Source data:
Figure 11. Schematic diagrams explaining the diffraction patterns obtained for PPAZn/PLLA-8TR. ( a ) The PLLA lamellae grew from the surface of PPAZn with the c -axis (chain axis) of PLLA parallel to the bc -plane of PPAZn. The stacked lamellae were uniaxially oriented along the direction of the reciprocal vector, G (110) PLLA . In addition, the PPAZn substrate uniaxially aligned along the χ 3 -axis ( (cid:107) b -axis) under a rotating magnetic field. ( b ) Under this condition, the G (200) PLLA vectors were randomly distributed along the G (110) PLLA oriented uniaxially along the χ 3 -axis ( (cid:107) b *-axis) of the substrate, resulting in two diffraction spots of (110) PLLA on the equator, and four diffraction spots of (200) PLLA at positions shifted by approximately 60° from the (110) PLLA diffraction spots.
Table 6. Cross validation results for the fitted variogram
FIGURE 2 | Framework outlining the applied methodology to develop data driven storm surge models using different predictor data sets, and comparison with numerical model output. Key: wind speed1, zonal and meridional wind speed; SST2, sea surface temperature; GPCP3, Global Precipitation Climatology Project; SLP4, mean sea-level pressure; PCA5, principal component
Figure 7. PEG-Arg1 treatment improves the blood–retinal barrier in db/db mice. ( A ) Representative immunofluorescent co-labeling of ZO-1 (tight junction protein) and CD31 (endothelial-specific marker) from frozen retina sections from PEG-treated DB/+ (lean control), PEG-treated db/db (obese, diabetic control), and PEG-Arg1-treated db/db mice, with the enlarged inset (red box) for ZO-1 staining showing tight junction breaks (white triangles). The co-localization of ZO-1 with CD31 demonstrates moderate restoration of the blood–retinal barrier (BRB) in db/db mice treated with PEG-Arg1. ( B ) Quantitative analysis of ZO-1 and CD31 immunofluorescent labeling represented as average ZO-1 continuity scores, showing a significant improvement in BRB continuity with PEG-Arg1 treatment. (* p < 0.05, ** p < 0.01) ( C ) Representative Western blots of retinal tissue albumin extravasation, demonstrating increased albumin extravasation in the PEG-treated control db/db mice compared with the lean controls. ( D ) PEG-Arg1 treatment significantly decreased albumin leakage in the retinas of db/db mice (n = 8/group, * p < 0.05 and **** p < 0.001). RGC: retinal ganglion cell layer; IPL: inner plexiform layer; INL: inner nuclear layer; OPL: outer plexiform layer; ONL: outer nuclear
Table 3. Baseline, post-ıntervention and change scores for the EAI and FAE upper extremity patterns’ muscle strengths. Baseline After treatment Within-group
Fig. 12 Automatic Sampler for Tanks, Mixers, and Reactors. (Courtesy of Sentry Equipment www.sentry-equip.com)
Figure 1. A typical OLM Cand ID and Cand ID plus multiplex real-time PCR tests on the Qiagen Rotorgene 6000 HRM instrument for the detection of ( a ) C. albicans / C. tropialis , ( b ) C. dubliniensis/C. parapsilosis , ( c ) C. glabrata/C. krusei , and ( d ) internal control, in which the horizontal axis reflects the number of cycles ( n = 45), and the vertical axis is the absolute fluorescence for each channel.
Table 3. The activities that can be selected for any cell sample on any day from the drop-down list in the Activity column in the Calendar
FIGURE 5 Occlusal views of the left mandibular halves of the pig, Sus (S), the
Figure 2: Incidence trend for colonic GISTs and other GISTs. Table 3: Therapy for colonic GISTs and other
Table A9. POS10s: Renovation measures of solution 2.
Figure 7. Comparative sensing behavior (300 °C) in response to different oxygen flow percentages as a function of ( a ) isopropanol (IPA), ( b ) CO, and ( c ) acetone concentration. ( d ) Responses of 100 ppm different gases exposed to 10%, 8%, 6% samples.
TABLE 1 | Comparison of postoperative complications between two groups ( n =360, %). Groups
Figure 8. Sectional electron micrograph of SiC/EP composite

**WHAT THE EXERCISE ASKS:**
Line count for "patterns": count the lines in the records above that hold this word, and give only the number.

**ANSWER TO THIS TASK:**
2